For Sharp Solar, the biggest demand for its thin-film panels comes from utilities. “That’s what’s opening up the utility sector for Sharp — it’s a very robust market,” says Kenedi.

(And lest you think this is just a California phenomenon, the New York Power Authority last week announced a program to install 100 megawatts of photovoltaic panels on rooftops and at ground stations over the next four years.)

The Sacramento Municipal Utility District showed, just last month, how fast the distributed generation market is growing when it put up 100 megawatts of photovoltaic projects up for bid and sold out the allotment in one week.

But the shocker of the SMUD deal is that the utility is not paying a premium for solar electricity, according to Adam Browning, executive director of Vote Solar, a San Francisco nonprofit that promotes renewable energy (and an occasional Grist contributor).

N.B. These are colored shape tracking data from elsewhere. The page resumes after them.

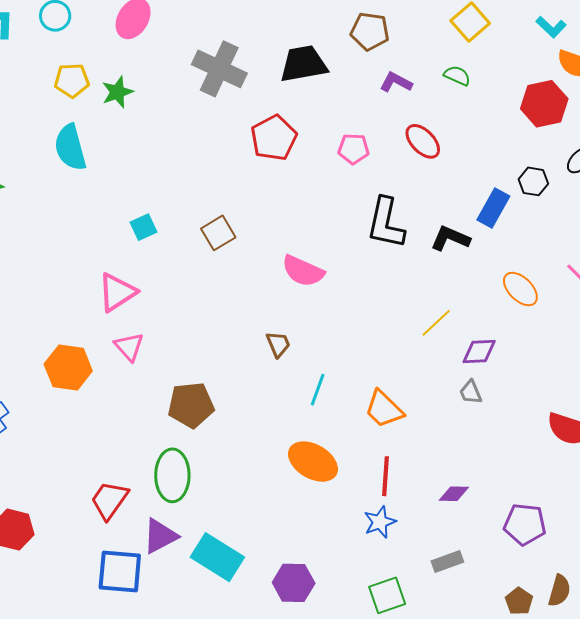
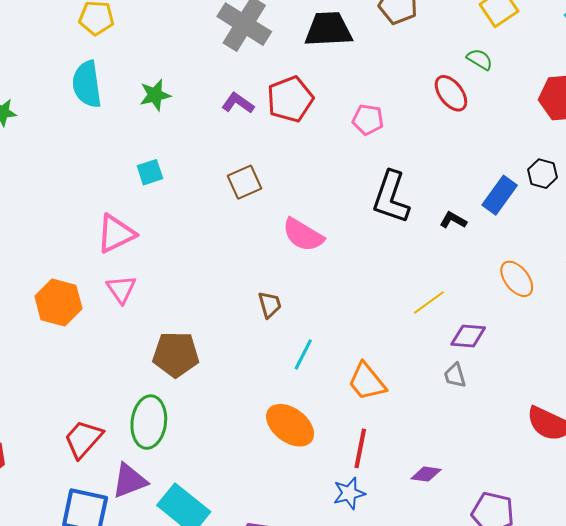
purple L-shape: (396, 82) -> (238, 103), moved
green star: (117, 92) -> (155, 95), moved
red ellipse: (423, 141) -> (451, 93), moved
brown square: (218, 233) -> (245, 182), moved
black L-shape: (450, 238) -> (453, 220), size x0.7

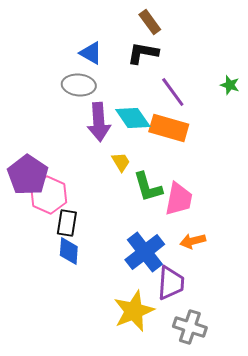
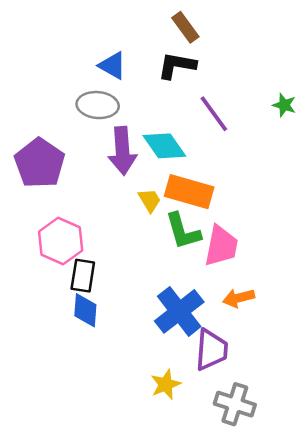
orange rectangle: (169, 128) -> (189, 192), moved
purple pentagon: (28, 175) -> (40, 163), moved
yellow star: (134, 311) -> (166, 384), size x0.6

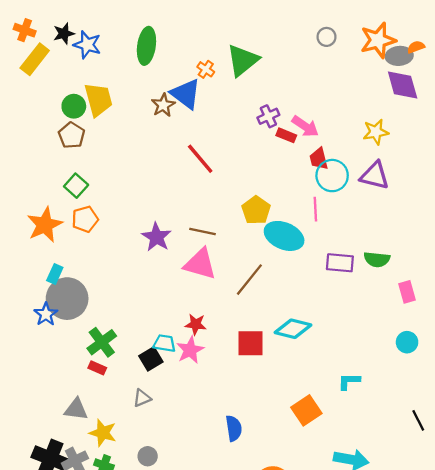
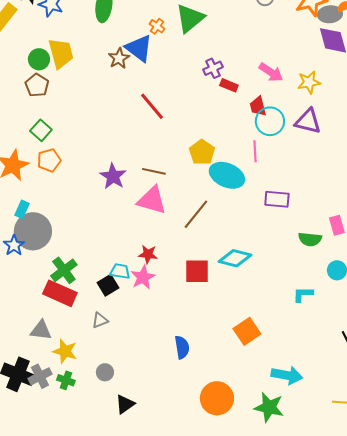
pink arrow: (305, 126) -> (271, 72), moved
green semicircle: (377, 259) -> (310, 239), moved
red rectangle: (97, 368) -> (60, 293), size x2.0
cyan L-shape: (349, 381) -> (303, 294), moved

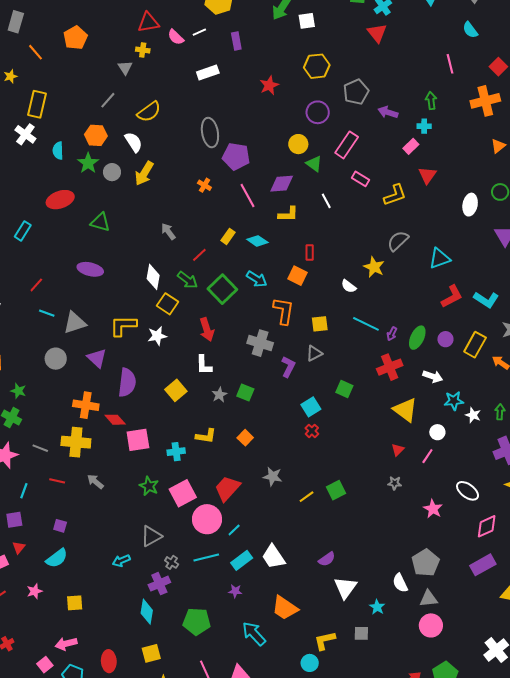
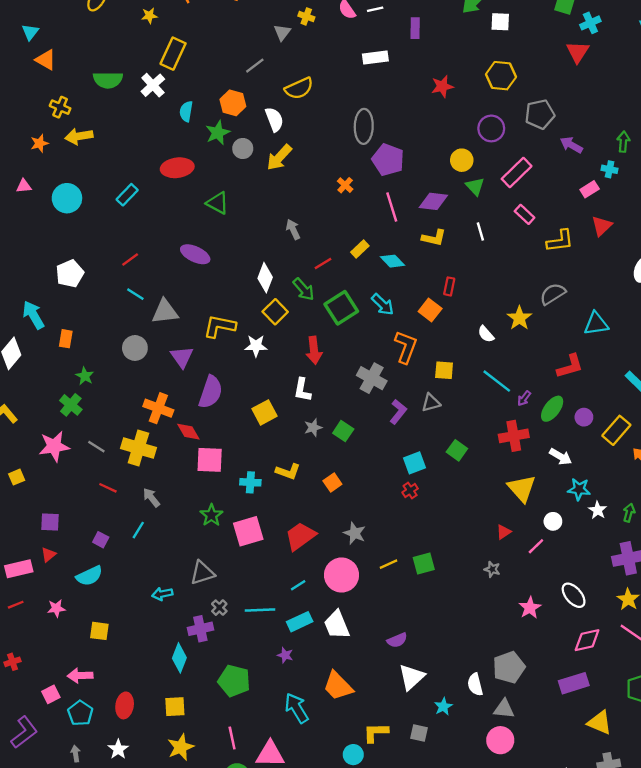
red L-shape: (452, 296) -> (570, 366), moved
cyan line: (24, 491) -> (138, 530), moved
pink circle: (207, 519) -> (342, 575), moved

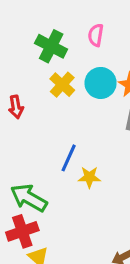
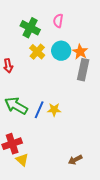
blue line: (69, 158) -> (39, 110), moved
green arrow: (29, 198) -> (16, 106), moved

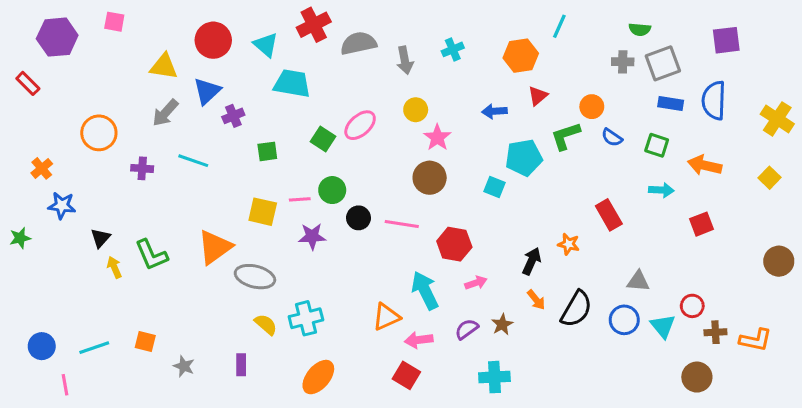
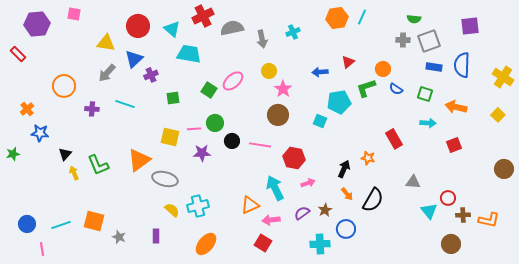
orange hexagon: (521, 56) -> (337, 18), moved
blue circle: (624, 320) -> (346, 229), moved
orange square: (145, 341) -> (94, 221), size x1.5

I’ll spare you the utility industry calculus of “time differential avoided costs,” but Browning has run the numbers and believes that SMUD will pay essentially the same price for solar electricity as it would for fossil fuel-generated power when demand peaks. (Solar farms typically supply peak power as their output coincides with the time of day when demand spikes.)

“The point here is that this is an entirely revenue neutral investment for SMUD,” Browning says. “They got solar electricity for what they would have paid for fossil, which is a significant milestone.”

SMUD officials did not return requests for comment so I could not verify those numbers with the utility, but given that solar developers must put down a deposit of $20 a kilowatt for winning bids — that’s $100,000 for a five-megawatt project — it seems unlikely there were many speculators in the bunch willing to walk away from a six-figure commitment.

Truth be told, we’re going to need every kilowatt of green electricity we can wring from Big Solar, distributed solar, wind, waves and geothermal. But the rise of distributed solar generation will help ease the load as well as the environmental pressures from developing other forms of green energy.